#### [Page excerpt]
About hyper parameters - Githubissues

Verg-Avesta / CounTR

CounTR: Transformer-based Generalised Visual Counting

https://verg-avesta.github.io/CounTR_Webpage/

MIT License

92 stars 9 forks source link

About hyper parameters #27

Closed Jyerim closed 1 year ago

Jyerim commented 1 year ago

Are batch_size and learning rate the same as stated in the paper during Fine-tuning stage? In the script file, batch 26, lr=2e-4 is set to be learned. On the other hand, the paper states batch 8, lr=1e-5. This is the result of finetune with the provided FSC147.pth. Batch 26, lr=2e-4 : 12.79 mae/ 86.49 rmse Batch 8, lr=1e-5 : 13.77 mae/ 87.69 rmse

Verg-Avesta commented 1 year ago

The code has been updated by @GioFic95, so the batch_size and learning rate should also be updated to achieve a better result.

GioFic95 commented 1 year ago

The results reported in issue #26 are obtained by using the parameters described in the paper. I.e., I ran the finetuning with this command:

FSC_finetune_cross.py --epochs 1000 --batch_size 8 --lr 1e-5 --output_dir ./data/out/finetune --log_dir None --title CounTR_finetuning_paper --resume ./data/out/pretrain/checkpoint__pretraining_299.pth

Moreover, in my changes I haven't touched the default values for batch size, learning rate or gradient accumulation, and neither the training itself. I just added another logger alongside tensorboard: W&B. Thus, the hyperparameters shouldn't need any updates.

Verg-Avesta commented 1 year ago

Sorry for my inconsistencies of the hyperparameters.

I modified the finetuning code to conduct ablation studies and forgot to recover it completely. So for all hyperparameters except the learning rate, please refer to the original paper. For the learning rate, I used batch learning rate in the code and calculated the corresponding learning rate myself in the paper. So the batch learning rate in the code is correct.

For learning rate, I use a batch learning rate of 2e-4 as I mentioned in the readme.md. For batch size, I use 8, though I think a larger batch size will yield a better result.

Hope my description will help you.

Jyerim commented 1 year ago

Thank you for your answer.

#### [Records shown]

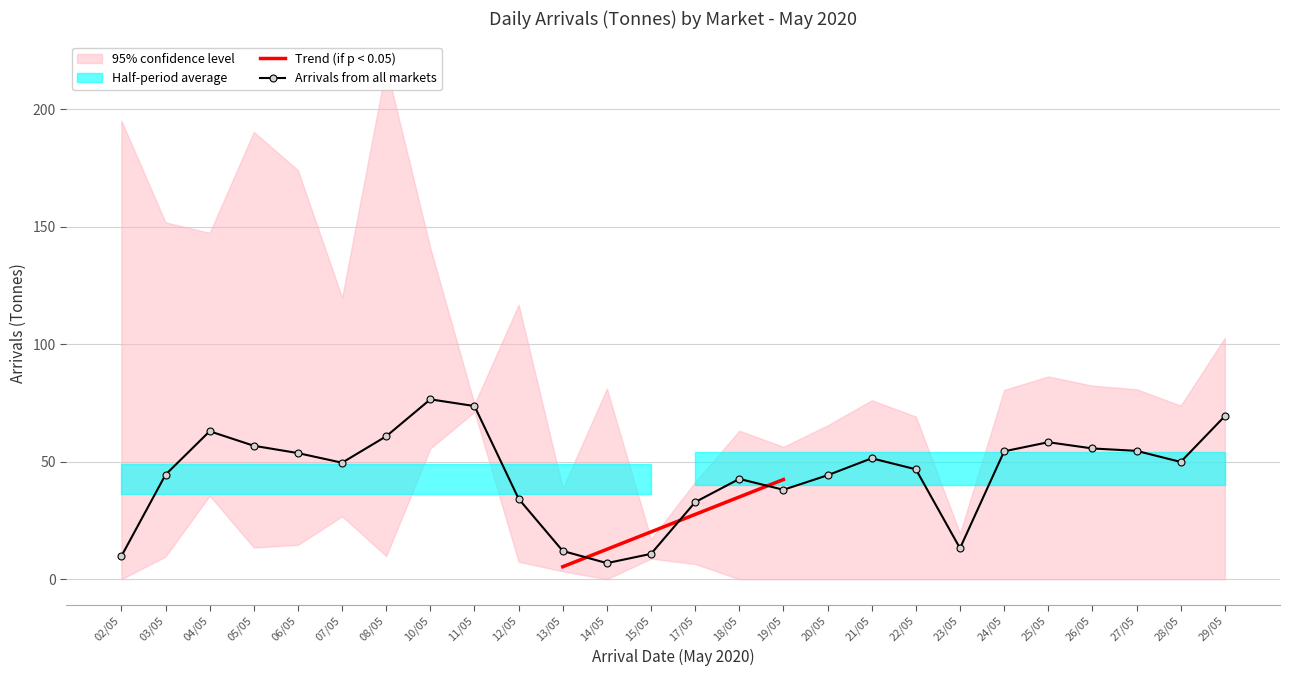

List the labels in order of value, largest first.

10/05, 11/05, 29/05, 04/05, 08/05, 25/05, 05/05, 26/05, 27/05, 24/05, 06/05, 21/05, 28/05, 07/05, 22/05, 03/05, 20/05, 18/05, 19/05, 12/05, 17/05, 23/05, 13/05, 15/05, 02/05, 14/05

* * *

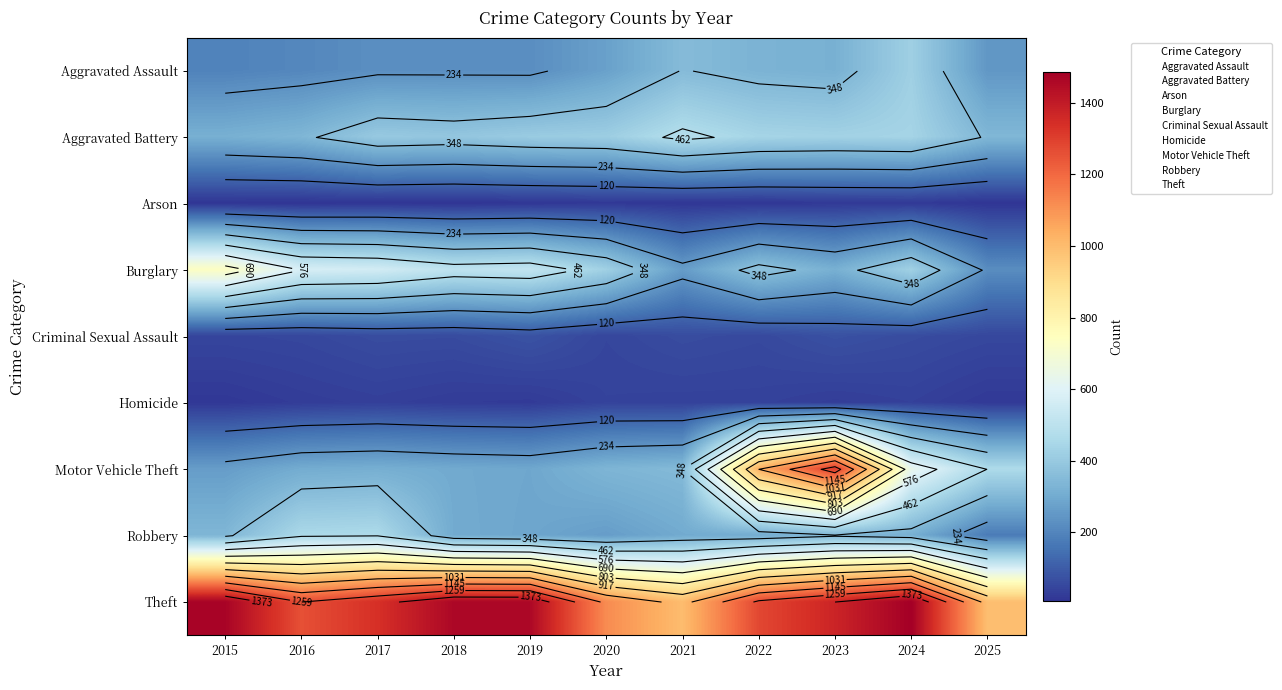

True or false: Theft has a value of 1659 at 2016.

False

---

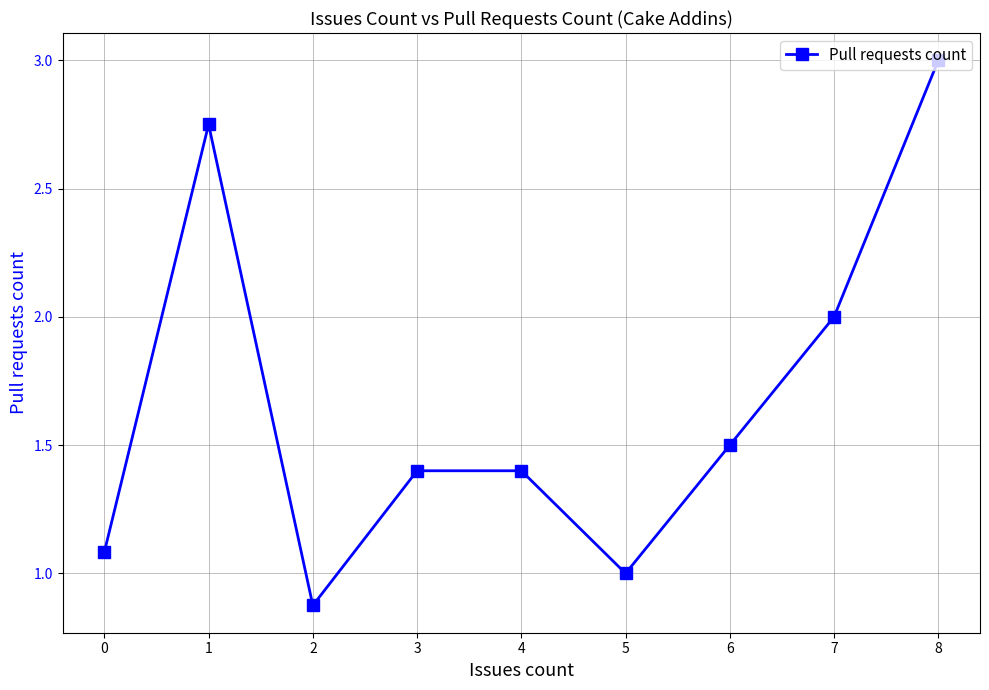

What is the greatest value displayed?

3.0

#### [Exercise goal]
In the CounTR hyperparameters thread, which logger does GioFic95 say was added alongside tensorboard?

#### [Your solution]
W&B